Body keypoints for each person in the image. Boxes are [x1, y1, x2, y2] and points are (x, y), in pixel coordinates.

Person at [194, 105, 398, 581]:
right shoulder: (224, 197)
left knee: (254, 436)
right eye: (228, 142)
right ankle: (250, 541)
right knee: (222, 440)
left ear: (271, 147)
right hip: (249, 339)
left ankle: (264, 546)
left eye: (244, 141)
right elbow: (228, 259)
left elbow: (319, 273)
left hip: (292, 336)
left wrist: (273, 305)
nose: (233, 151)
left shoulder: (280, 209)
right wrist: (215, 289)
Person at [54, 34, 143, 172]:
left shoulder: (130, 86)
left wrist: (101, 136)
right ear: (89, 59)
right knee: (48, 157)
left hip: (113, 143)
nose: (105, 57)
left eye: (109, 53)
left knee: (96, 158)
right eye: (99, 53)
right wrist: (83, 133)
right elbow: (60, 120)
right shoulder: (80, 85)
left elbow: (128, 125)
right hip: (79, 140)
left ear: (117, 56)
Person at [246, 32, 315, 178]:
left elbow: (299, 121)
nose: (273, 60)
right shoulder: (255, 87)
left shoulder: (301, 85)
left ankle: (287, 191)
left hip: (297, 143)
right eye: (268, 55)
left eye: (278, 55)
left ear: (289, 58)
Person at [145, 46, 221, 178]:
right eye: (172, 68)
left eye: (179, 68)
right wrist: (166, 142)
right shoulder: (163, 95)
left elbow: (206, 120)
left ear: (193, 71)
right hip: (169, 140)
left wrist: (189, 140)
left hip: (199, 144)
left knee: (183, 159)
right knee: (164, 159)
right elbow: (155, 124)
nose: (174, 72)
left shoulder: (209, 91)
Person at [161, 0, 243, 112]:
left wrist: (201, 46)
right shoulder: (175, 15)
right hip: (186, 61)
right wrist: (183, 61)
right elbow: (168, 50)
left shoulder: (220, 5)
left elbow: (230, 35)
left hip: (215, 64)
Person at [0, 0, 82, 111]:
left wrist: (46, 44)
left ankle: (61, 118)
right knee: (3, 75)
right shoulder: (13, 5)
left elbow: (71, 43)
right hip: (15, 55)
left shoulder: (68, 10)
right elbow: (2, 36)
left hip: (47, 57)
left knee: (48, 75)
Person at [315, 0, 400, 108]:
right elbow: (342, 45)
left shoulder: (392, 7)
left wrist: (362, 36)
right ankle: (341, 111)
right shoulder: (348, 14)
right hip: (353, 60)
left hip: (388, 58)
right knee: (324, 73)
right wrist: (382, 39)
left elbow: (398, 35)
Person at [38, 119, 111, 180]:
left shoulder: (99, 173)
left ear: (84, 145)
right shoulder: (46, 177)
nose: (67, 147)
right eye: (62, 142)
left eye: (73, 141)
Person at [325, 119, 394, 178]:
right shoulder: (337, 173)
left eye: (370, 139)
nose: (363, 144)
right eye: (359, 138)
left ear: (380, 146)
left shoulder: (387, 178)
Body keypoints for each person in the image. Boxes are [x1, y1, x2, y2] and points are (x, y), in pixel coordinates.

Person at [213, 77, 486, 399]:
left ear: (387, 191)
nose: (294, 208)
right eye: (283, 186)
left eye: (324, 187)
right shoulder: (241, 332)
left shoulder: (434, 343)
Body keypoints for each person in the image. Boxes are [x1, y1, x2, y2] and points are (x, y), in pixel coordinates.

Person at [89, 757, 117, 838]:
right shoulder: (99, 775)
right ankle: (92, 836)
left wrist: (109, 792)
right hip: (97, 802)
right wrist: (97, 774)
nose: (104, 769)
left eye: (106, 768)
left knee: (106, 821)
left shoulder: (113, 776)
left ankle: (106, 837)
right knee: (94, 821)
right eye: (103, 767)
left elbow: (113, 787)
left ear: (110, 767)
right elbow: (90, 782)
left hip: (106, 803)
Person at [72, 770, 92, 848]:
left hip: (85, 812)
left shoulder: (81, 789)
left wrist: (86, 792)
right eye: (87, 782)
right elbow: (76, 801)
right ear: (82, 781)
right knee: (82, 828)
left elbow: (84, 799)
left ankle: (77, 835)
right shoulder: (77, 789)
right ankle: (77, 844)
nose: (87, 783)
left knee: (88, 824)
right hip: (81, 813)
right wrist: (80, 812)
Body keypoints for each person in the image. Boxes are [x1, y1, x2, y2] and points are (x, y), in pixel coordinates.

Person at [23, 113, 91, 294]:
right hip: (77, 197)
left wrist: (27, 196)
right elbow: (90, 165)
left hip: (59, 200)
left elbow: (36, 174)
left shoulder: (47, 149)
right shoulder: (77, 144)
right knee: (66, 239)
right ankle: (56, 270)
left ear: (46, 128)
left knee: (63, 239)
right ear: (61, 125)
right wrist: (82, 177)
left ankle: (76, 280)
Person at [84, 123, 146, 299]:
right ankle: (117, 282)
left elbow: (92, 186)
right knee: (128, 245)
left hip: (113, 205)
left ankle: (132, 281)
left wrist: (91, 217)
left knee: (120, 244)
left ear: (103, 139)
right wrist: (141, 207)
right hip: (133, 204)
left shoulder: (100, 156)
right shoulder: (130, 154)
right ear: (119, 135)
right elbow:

□ □ □ □ □

— Task requirements —
The answer is the run of lines above from the line containing "right eye: (99, 53)" through the line containing "left hip: (297, 143)", copied exactly and alone.

— Response area —
right eye: (99, 53)
right wrist: (83, 133)
right elbow: (60, 120)
right shoulder: (80, 85)
left elbow: (128, 125)
right hip: (79, 140)
left ear: (117, 56)
Person at [246, 32, 315, 178]:
left elbow: (299, 121)
nose: (273, 60)
right shoulder: (255, 87)
left shoulder: (301, 85)
left ankle: (287, 191)
left hip: (297, 143)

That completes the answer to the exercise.